Le cinéma congolais s’apprête à vivre un moment fort. Ce samedi 22 novembre, à 17h30, le Centre Culturel Zola accueillera la sortie nationale de Violent, le nouveau long-métrage d’Albé Diaho. Après des avant-premières réussies au Congo et en France, et une sélection officielle à l’Émergence Film Festival de Lomé, le film arrive enfin devant le public brazzavillois, accompagné de toute son équipe.
Violent, produit par Cible Record Film et distribué à l’international par Sachrist Films, aborde de front un sujet encore trop souvent étouffé : les violences conjugales et la lente reconstruction des femmes qui choisissent de reprendre le contrôle de leur vie.

Un drame intime qui dit l’indicible
L’histoire suit Thérèz et Destin, jeunes parents projetés dans une spirale toxique après la découverte, presque anodine, d’un simple SMS. Le doute, la jalousie, la possessivité… Les fissures deviennent fractures. Thérèz, enfermée dans un quotidien de peur, s’enfonce avant de trouver la force de remonter à la surface. La rencontre décisive avec Félie, l’ex-fiancée de Destin, change le cours des choses et enclenche une reconstruction profonde.
En 65 minutes, Albé Diaho ne filme pas les coups. Il filme ce qui fait plus mal encore : les gestes qui blessent sans bruit, les silences qui écrasent, les regards qui contrôlent. Ce choix esthétique donne au film une charge émotionnelle rare, soutenue par une mise en scène épurée et des interprètes d’une justesse remarquable.

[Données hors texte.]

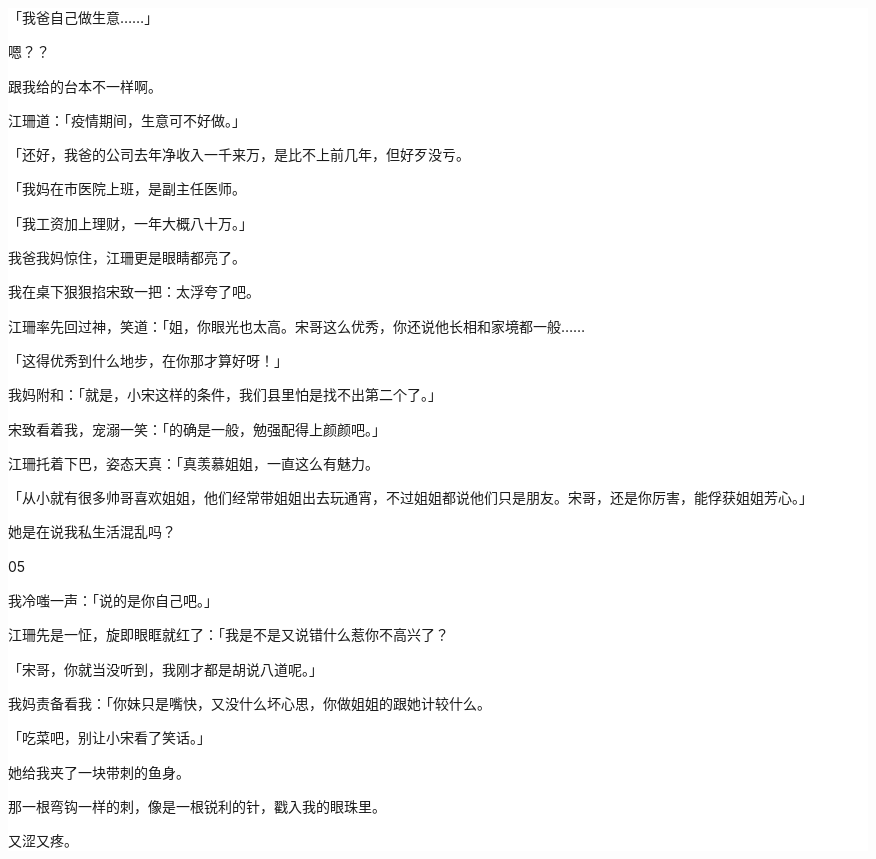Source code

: 「我爸自己做生意……」


嗯？？


跟我给的台本不一样啊。


江珊道：「疫情期间，生意可不好做。」


「还好，我爸的公司去年净收入一千来万，是比不上前几年，但好歹没亏。


「我妈在市医院上班，是副主任医师。


「我工资加上理财，一年大概八十万。」


我爸我妈惊住，江珊更是眼睛都亮了。


我在桌下狠狠掐宋致一把：太浮夸了吧。


江珊率先回过神，笑道：「姐，你眼光也太高。宋哥这么优秀，你还说他长相和家境都一般……


「这得优秀到什么地步，在你那才算好呀！」


我妈附和：「就是，小宋这样的条件，我们县里怕是找不出第二个了。」


宋致看着我，宠溺一笑：「的确是一般，勉强配得上颜颜吧。」


江珊托着下巴，姿态天真：「真羡慕姐姐，一直这么有魅力。


「从小就有很多帅哥喜欢姐姐，他们经常带姐姐出去玩通宵，不过姐姐都说他们只是朋友。宋哥，还是你厉害，能俘获姐姐芳心。」


她是在说我私生活混乱吗？


05


我冷嗤一声：「说的是你自己吧。」


江珊先是一怔，旋即眼眶就红了：「我是不是又说错什么惹你不高兴了？


「宋哥，你就当没听到，我刚才都是胡说八道呢。」


我妈责备看我：「你妹只是嘴快，又没什么坏心思，你做姐姐的跟她计较什么。


「吃菜吧，别让小宋看了笑话。」


她给我夹了一块带刺的鱼身。


那一根弯钩一样的刺，像是一根锐利的针，戳入我的眼珠里。


又涩又疼。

Un auteur engagé, une œuvre sincère
« Je voulais porter la voix de celles qu’on ne voit pas », écrit le réalisateur dans sa note d’intention. Né à Pointe-Noire, dans le quartier populaire de Rex, Albé Diaho de son vrai nom Alberich Fedrick Diahomba plonge son cinéma dans la réalité du quotidien congolais. Entre musique, écriture et observations sociales, il forge au fil des années un style mêlant poésie et réalisme.
Depuis ses débuts en 2008, il explore tous les métiers du 7ᵉ art. Sa filmographie en témoigne : Ma conscience et moi (2010), L’autre face de la vie (2012), Le choix (2016), puis le documentaire Ndulé rêve na biso (2018). En 2019, Diboulou fait éclore son nom au niveau continental : nomination aux Sotigui Awards, prix du meilleur scénario aux Kamba’s Awards, et consécration aux Sanza Awards. Premier film congolais diffusé sur Nollywood TV, Diboulou installe définitivement Diaho comme une voix à suivre.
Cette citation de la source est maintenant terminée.